*TASK INSTRUCTIONS*
When the line with "- Type-safe architecture" is found, repeat it and all lines that follow it exactly, stopping at the end of the listing.

*EXTRACTED MATERIAL*
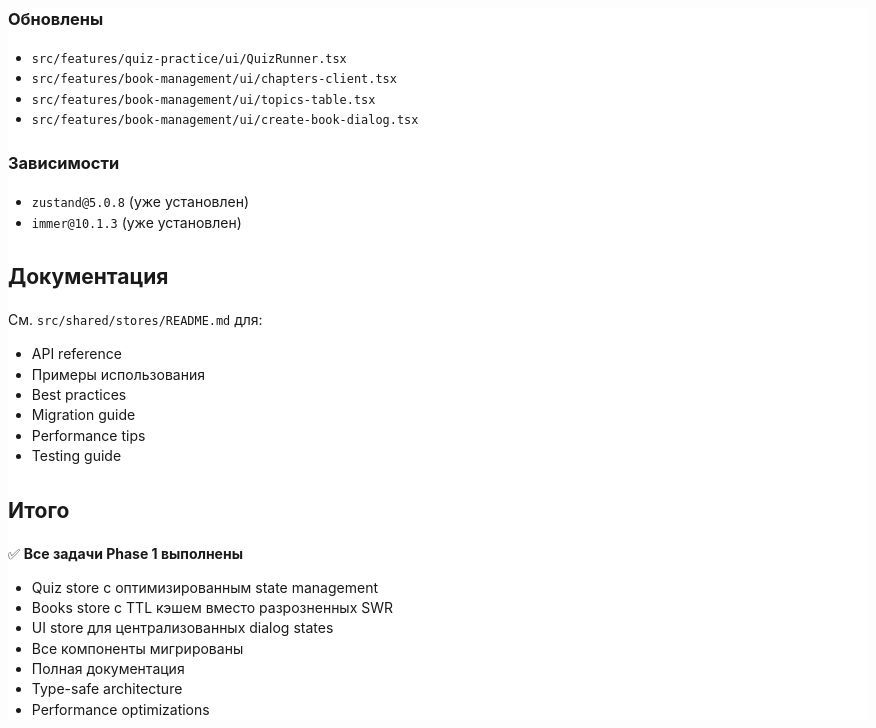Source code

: ### Обновлены
- `src/features/quiz-practice/ui/QuizRunner.tsx`
- `src/features/book-management/ui/chapters-client.tsx`
- `src/features/book-management/ui/topics-table.tsx`
- `src/features/book-management/ui/create-book-dialog.tsx`

### Зависимости
- `zustand@5.0.8` (уже установлен)
- `immer@10.1.3` (уже установлен)

## Документация
См. `src/shared/stores/README.md` для:
- API reference
- Примеры использования
- Best practices
- Migration guide
- Performance tips
- Testing guide

## Итого

✅ **Все задачи Phase 1 выполнены**
- Quiz store с оптимизированным state management
- Books store с TTL кэшем вместо разрозненных SWR
- UI store для централизованных dialog states
- Все компоненты мигрированы
- Полная документация
- Type-safe architecture
- Performance optimizations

*ANSWER TO THE PROBLEM*
- Type-safe architecture
- Performance optimizations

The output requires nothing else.